- Problem statement
A precise copy of the data is required, with every picture left out.

=====

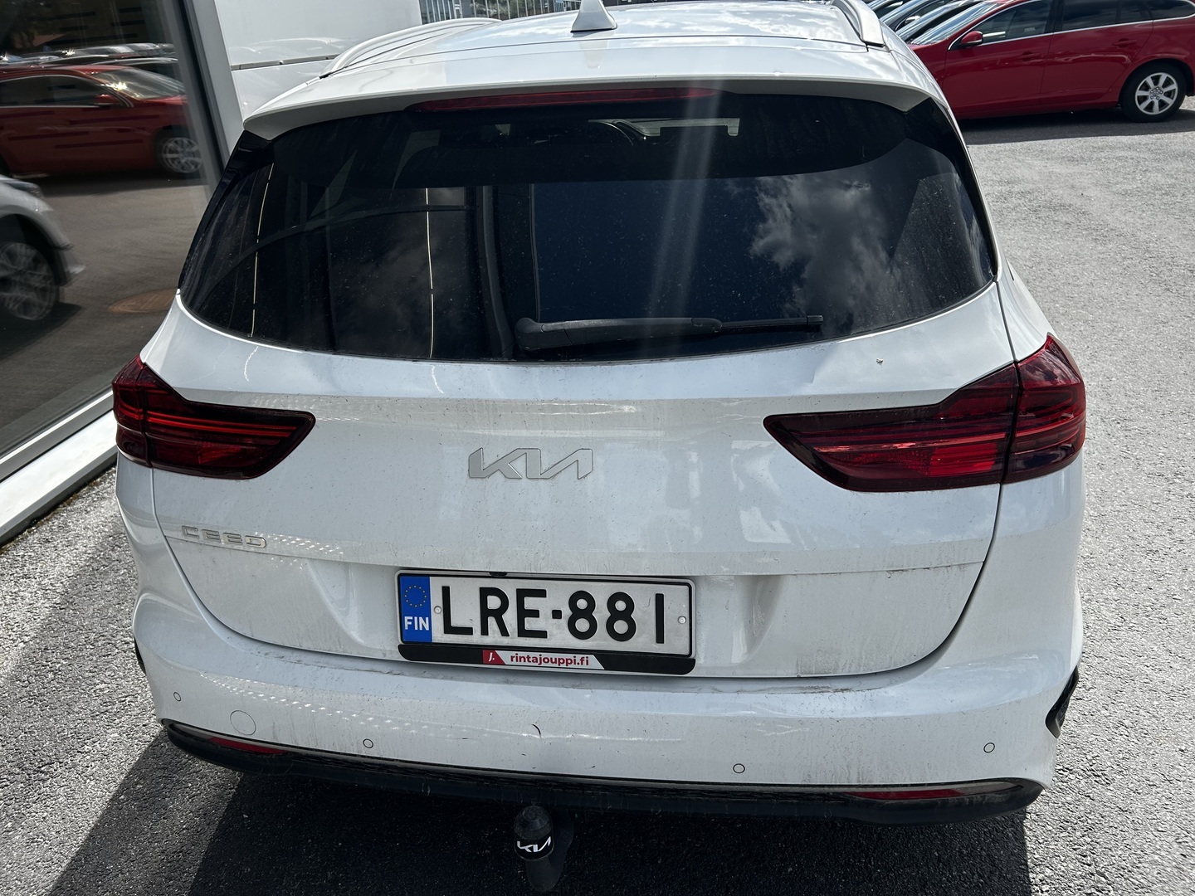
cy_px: 448
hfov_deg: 67.3
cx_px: 598
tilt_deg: -25.9
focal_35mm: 26
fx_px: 898
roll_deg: +4.3
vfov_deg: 53.1
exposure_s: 1/3077
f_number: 1.5
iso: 50
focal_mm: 5.7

=====

- Response to the task
cy_px: 448
hfov_deg: 67.3
cx_px: 598
tilt_deg: -25.9
focal_35mm: 26
fx_px: 898
roll_deg: +4.3
vfov_deg: 53.1
exposure_s: 1/3077
f_number: 1.5
iso: 50
focal_mm: 5.7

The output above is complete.